声を詰まらせて涙をこぼす私を、母はそっと抱き寄せて、頭を撫でてくれる。私より小さいのに、腕を伸ばして、何度も何度も。


 その後は、何事もなかったかのように、父にも兄にも何も言わず、いつもの夕食を食べ、家族団らんの時を過ごした。


 私が、お風呂から上がると、母はリビングのソファーに座ってテレビを見ていた。


「菜月、おいで」


テレビを消した母は、私を手招きした。


「何?」


私がソファーに座ると、母はグラスに冷たい麦茶を注いでくれた。


「凛太郎くんと何があったの?」


私のSNSを見てる母は、早くから凛太郎とのことを知っていた。父や兄には言ってないらしいけど。だから、今回の帰省の時に、凛太郎を連れてくるようにって、凛太郎の分の交通費まで送ってくれた。


「友達が、他の女の子と歩いてるとこを見たって言うから問い詰めたら、逆ギレされて別れようって。井の頭公園のボートに乗ったのがいけなかったのかな」


ボートに乗ってる写真をSNSに載せたら、みんなから教えられた。あそこのボートは乗っちゃいけないって。カップルで乗ると、弁財天さまが嫉妬して別れさせるってジンクスがあるって。


「お母さんも、独身の頃、あそこのボートに乗って別れたことあるなぁ」


「えっ?」


「お父さんには内緒よ」


お母さんはクスリと笑って、人差し指を口元に当てた。


お母さんは、若い頃、東京に住んでたことがあるって言ってたけど、彼氏がいたなんて初耳。


「でもね、それで良かったんだと思うの」


「なんで?」


「多分ね、この人とは一生、添い遂げる人じゃないよって弁財天さまが教えてくれたんだと思うのよ」


でも、私は凛太郎とずっと一緒にいたかった。


「今はね、まだ分からないかもしれないけど、将来、きっと分かる日がくるわ。

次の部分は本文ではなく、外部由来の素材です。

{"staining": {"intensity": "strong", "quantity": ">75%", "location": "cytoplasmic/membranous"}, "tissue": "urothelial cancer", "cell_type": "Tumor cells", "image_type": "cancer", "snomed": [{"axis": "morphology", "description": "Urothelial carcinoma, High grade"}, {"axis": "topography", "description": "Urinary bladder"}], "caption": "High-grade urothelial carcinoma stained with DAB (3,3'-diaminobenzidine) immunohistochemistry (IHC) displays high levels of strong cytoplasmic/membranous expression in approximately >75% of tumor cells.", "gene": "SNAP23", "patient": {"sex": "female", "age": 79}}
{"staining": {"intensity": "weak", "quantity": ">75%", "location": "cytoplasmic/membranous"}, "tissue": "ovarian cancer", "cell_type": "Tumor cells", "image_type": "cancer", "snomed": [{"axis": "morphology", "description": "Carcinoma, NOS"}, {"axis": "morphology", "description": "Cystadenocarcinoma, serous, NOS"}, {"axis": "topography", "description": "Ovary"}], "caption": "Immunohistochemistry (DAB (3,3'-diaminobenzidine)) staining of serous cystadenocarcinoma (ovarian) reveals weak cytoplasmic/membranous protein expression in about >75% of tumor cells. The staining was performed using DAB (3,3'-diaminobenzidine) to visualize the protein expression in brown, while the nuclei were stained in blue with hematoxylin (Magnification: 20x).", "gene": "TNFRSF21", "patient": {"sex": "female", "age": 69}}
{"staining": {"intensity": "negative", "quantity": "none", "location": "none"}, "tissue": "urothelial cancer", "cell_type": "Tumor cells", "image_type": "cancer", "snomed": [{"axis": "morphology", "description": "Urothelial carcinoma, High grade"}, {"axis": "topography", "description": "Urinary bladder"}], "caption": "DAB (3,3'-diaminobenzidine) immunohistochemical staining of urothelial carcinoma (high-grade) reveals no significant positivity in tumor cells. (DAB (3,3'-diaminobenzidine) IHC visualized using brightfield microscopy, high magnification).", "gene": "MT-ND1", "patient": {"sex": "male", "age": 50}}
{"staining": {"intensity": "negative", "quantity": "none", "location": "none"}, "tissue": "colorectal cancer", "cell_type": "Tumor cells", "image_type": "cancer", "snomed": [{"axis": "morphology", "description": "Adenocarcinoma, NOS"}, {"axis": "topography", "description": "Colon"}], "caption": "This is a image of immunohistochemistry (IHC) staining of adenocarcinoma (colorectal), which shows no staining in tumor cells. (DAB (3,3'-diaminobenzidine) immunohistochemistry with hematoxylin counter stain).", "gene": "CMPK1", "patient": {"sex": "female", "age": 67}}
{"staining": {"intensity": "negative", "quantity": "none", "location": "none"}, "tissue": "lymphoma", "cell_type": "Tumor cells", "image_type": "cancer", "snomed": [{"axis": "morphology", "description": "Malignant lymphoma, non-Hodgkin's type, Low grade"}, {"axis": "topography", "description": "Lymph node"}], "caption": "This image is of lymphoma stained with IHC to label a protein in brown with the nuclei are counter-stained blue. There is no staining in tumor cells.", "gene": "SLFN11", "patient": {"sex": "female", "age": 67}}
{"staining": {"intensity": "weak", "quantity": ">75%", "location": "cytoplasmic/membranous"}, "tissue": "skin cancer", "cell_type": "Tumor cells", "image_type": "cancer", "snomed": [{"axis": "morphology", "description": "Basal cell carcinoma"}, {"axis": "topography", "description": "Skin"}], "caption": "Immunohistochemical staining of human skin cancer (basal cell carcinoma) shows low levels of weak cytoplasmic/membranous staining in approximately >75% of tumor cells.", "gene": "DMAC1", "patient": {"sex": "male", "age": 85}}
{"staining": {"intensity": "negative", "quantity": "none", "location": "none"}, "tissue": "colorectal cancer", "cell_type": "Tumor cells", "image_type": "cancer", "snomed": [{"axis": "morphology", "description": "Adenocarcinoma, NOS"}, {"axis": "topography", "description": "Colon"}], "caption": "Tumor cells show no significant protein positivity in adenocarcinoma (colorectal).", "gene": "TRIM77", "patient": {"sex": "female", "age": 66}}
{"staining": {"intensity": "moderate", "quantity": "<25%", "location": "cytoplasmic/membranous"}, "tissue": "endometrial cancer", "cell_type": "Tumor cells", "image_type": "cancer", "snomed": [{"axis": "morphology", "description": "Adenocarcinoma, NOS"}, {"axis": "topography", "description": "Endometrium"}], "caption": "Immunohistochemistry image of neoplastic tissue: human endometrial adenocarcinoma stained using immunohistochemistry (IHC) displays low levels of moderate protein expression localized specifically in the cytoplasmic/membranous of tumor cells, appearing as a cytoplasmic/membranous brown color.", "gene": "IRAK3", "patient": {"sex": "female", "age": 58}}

だって、あの時、お母さんがその人と別れてなければ、あなたはこの世にいないのよ?」


っ! そっか。


「お母さんは、お父さんと結婚して良かった?」


その別れた人じゃなくて。


「もちろん。お父さんとなら、きっと、あのボートに乗っても、別れないと思うわよ。菜月も、弁財天さまが、この人なら大丈夫!って言ってくれる人に、必ず出会えるから。お父さんとお母さんみたいにね」


「うん」




弁財天さま

凛太郎とのこと、弁財天さまのせいにしてごめんなさい。今度は、浮気なんてしない、私だけをちゃんと思ってくれる人を見つけますね。